Hazy does not implement a negation operator. However negative integer literals are supported. The are parsed when there is no space between the integer and the minus sign.

This example is rejected:

negate x = -x

This example get treated as sections;

section x = (- x)
section' = (- 10)

This example is a normal integer literal:

literal = (-10)

Hiding imports for type does not hide constructors

Haskell 2010 specifics that hiding declarations must also hide constructors. Hazy instead only hides the type constructor as one would expect.

For example:

import Prelude hiding ( Just )

Will hide the Just constructor in Haskell, but this wouldn't hide anything in Hazy. Instead, the syntax for hiding constructor mirrors that of import constructors.

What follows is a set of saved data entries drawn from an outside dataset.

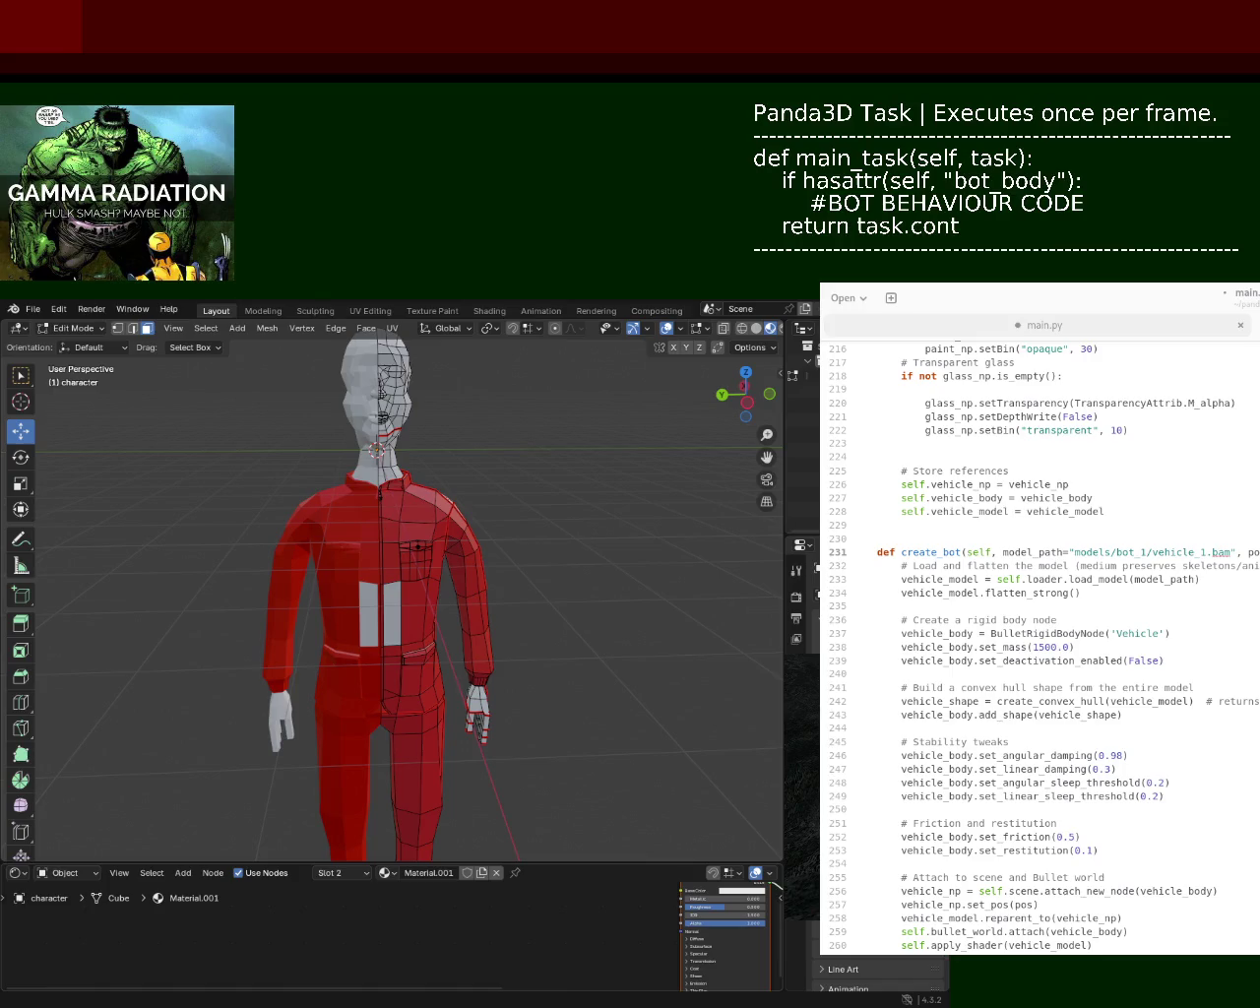
- Save the character as character_0.blend and orbit to a frontal view
{"action": "key", "text": "ctrl+s"}
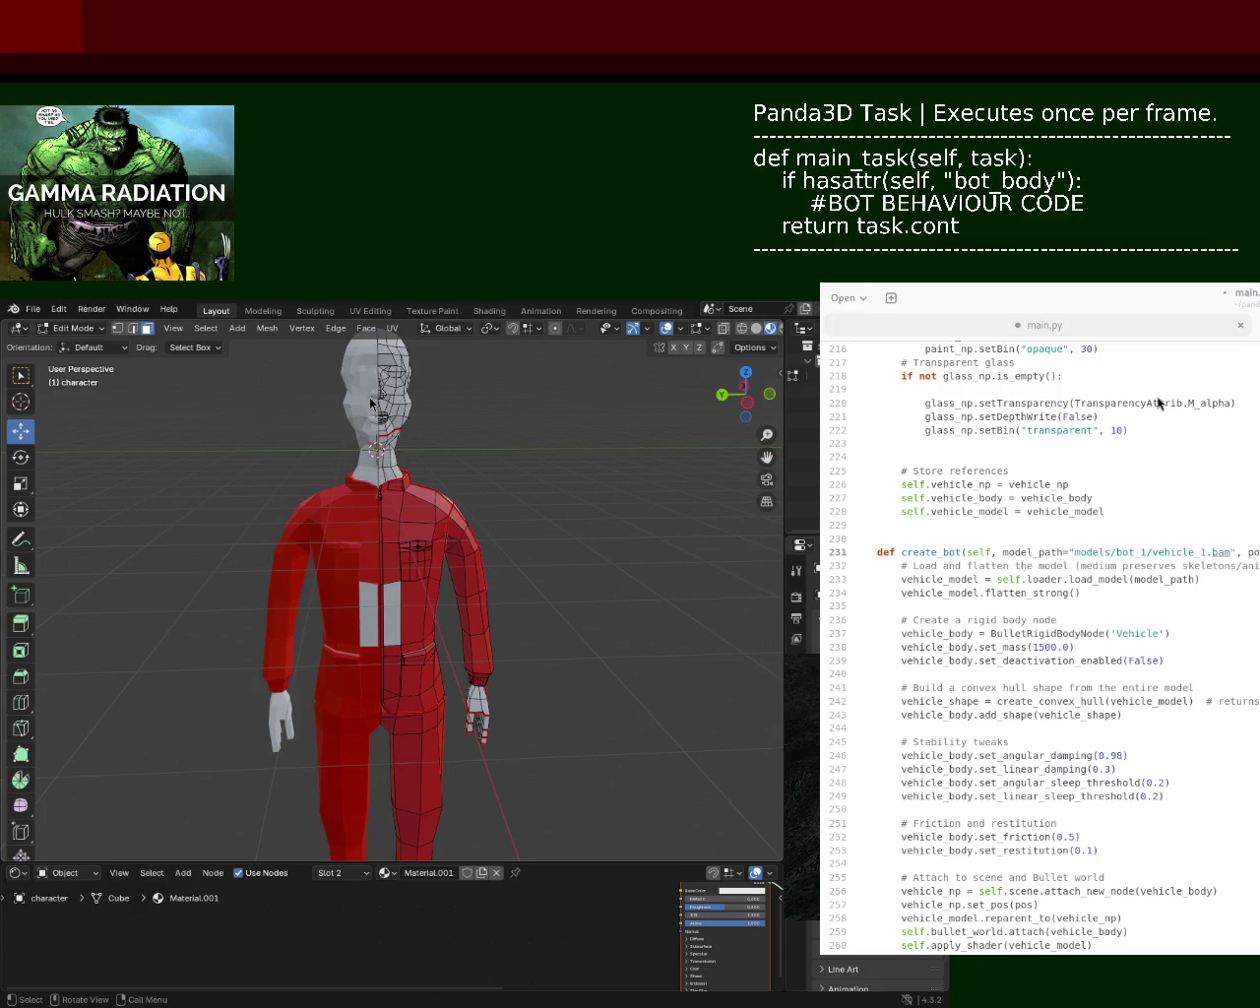
{"action": "mouse_move", "coordinate": [514, 528]}
{"action": "middle_mouse_down"}
{"action": "mouse_move", "coordinate": [515, 505]}
{"action": "mouse_move", "coordinate": [394, 532]}
{"action": "mouse_move", "coordinate": [371, 560]}
{"action": "mouse_move", "coordinate": [299, 561]}
{"action": "mouse_move", "coordinate": [371, 459]}
{"action": "mouse_move", "coordinate": [496, 630]}
{"action": "mouse_move", "coordinate": [213, 672]}
{"action": "mouse_move", "coordinate": [484, 585]}
{"action": "middle_mouse_up"}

import Prelude hiding (Maybe (Just))

No orphan instances

Hazy does not support orphan instances. All instance declarations must have either the class or the data instance in the same module.

Postfix Operators

Left sections are treated as function application and are not eta expanded. This follows GHC's PostfixOperators extension.

Copyright

Copyright © 2026 Freddy "Superstar64" Cubas

The compiler and all other components is licensed under GPL3 only. See LICENSE for more information. The standard library and runtime (everything under the library and runtime subdirectories) are licensed under the Boost License.

Any code generated by the compiler follows the license of the input source code. This includes snippets inserted by compiler.